Additionally, servers internal to a load balancer are likely unavailable from outside of the corporate intranet, and yet, in the present day, this is one of the most misconfigured means of security in this setting. Instead, much of the time servers are given IPs that are in fact static and routable, which makes the job of the network admin easier when setting up hardware load balancing. ACLs are then used to ensure that the server can only be reached by certain people on certain ports. Iptables/netfilter is employed to further lock this down to ensure that services such as SSH can only be accessed by certain CIDRs. Maintenance of this can become tiresome, many companies do not control anything but the servers themselves, and a corporate datacenter is a very busy place. In all of that chaos, it becomes exceedingly difficult to pick good IP ranges for whitelists. As a result, any hole in the security of the datacenter could very well mean further opportunity for exploit of the remainder of servers in the intranet.
In AWS (and likely other cloud services) the network / systems administrator creates their own networking configuration, meaning their own intranet and subnets. That intranet (or VPC) specifies a CIDR as large as /16, which is then typically cut into public / private subnets. This puts the power of routing and network communication, as well as IP assignment, directly into the hands of the consumer.
Once again, in this environment, a system administrator is likely to run a service such as fail2ban. The difference here being that within a VPC (in the case of AWS) only IPv4 is routable, and, as a result, fail2ban becomes much more powerful (where password authentication is the norm). Instead of iptables/netfilter, AWS offers security groups, which allow or disallow incoming and outgoing traffic from CIDRs and security groups. When security group (A) utilizes another security group (B) in its incoming rules the expectation is that any server employing security group (B) will have access to any server employing security group (A) using the listed port(s).
This dynamic whitelisting is incredibly powerful, limiting access to a given service to specific groups of servers or load balancers while maintaining incredible flexibility, all the while retaining the collection of privileges to the well-defined intranet.
When everything in the traditional corporate datacenter is configured correctly the delta is non-existent from a security perspective.

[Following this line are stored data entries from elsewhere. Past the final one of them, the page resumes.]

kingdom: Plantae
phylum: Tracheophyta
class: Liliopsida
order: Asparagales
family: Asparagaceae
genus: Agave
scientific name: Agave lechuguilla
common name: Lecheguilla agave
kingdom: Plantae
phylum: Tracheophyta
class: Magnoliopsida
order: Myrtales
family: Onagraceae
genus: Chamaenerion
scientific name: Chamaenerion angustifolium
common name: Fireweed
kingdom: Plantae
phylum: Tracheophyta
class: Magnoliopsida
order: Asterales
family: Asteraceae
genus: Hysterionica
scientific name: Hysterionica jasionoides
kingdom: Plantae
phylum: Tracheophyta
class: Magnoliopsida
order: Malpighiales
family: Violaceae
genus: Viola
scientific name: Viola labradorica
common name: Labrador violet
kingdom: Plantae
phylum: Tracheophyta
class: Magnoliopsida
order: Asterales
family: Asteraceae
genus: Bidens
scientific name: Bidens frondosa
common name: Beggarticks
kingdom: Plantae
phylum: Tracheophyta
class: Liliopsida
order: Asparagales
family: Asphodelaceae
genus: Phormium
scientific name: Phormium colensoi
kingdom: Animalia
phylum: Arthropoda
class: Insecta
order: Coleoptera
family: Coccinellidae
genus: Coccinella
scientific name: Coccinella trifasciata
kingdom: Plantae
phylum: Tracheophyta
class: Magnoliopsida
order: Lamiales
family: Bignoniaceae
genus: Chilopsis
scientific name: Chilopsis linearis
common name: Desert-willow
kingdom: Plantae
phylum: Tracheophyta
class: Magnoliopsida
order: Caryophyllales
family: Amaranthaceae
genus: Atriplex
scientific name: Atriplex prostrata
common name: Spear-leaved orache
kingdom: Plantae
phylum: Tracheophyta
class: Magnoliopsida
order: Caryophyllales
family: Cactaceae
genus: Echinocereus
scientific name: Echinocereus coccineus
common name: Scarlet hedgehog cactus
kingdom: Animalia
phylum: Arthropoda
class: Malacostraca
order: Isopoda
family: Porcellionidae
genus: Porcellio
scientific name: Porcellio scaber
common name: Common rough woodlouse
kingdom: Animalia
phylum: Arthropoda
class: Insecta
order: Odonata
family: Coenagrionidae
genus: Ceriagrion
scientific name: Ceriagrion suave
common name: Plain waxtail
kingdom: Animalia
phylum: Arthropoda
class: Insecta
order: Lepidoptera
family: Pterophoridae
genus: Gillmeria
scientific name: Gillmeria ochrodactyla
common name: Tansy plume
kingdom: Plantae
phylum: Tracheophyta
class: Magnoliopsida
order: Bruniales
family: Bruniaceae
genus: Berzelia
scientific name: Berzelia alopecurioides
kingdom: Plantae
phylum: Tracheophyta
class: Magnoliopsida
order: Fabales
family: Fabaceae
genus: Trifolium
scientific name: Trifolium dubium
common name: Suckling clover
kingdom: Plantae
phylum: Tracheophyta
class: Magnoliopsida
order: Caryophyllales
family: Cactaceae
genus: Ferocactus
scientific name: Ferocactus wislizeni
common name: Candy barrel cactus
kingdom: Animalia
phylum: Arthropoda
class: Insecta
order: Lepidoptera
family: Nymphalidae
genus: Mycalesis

On the other hand, from a maintenance and scalability perspective, there is an evident discrepancy, one that, when played out in real life, often leads to security problems down the line within the traditional datacenter.
A traditional datacenter environment is just as secure (if not more so) than its cloud counterpart when set up and maintained appropriately. Unfortunately for the traditional datacenter, one of the well-known aspects of security is that it must be easy to accomplish, otherwise, consumers will subvert security for the sake of ease of access.
Cloud services make security easy by providing powerful abstractions to networking and security, and supplement those services with those that add functionality and intelligence to assess and mitigate common threats.